> **Task brief**: For the entries below, state how many lines contain the word "also" and add nothing else.

> **Available records**:
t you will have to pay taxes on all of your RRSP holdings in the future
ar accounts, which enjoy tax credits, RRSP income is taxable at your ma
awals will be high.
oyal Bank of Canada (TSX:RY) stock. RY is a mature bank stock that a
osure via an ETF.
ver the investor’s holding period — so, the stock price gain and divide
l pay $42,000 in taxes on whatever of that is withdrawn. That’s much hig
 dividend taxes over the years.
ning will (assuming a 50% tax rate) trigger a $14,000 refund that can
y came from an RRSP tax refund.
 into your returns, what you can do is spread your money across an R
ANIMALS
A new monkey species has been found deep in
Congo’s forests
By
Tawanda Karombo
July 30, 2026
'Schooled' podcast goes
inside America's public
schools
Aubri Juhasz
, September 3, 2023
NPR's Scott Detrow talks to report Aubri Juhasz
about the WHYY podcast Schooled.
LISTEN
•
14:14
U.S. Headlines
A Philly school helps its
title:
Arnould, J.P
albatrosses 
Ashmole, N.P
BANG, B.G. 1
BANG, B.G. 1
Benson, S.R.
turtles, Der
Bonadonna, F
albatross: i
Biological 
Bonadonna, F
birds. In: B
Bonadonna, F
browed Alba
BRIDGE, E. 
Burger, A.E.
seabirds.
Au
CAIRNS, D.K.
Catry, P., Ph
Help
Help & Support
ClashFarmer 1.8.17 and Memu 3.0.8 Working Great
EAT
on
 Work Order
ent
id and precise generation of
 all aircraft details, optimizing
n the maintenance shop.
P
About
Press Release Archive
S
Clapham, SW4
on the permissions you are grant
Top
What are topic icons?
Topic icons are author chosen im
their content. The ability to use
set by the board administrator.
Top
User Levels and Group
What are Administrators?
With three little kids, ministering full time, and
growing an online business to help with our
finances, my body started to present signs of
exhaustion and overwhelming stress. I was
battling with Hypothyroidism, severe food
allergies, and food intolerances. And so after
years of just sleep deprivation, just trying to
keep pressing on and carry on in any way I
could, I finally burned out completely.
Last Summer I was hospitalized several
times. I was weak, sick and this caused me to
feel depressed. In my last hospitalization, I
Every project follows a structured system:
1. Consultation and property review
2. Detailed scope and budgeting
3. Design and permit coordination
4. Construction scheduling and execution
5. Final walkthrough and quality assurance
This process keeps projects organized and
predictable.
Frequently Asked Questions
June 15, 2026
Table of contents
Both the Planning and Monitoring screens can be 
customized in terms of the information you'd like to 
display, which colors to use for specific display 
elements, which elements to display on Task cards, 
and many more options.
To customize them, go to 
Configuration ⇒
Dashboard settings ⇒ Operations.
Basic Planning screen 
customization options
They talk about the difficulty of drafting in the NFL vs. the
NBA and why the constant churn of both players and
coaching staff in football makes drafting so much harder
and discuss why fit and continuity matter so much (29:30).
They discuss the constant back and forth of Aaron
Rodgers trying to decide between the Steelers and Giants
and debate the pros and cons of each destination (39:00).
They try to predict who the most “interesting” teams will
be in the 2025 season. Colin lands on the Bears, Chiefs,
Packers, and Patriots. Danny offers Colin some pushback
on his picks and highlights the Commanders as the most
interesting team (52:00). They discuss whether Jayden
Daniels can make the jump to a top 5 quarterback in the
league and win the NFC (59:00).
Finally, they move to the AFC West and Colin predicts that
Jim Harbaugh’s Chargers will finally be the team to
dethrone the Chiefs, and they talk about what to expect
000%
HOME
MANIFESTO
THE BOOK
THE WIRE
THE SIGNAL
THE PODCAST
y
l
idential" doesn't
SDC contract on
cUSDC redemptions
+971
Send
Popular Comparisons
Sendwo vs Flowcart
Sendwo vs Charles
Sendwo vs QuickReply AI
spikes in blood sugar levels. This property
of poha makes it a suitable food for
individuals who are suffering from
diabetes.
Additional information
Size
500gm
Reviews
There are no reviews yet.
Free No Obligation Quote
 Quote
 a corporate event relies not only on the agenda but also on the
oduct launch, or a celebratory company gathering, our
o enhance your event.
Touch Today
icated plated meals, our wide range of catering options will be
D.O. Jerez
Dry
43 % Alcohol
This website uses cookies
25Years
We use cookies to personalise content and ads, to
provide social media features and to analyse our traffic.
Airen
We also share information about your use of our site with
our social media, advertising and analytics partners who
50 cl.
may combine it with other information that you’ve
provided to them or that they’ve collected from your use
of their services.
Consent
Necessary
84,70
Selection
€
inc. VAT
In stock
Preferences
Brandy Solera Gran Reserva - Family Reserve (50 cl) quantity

> **Your solution**: 2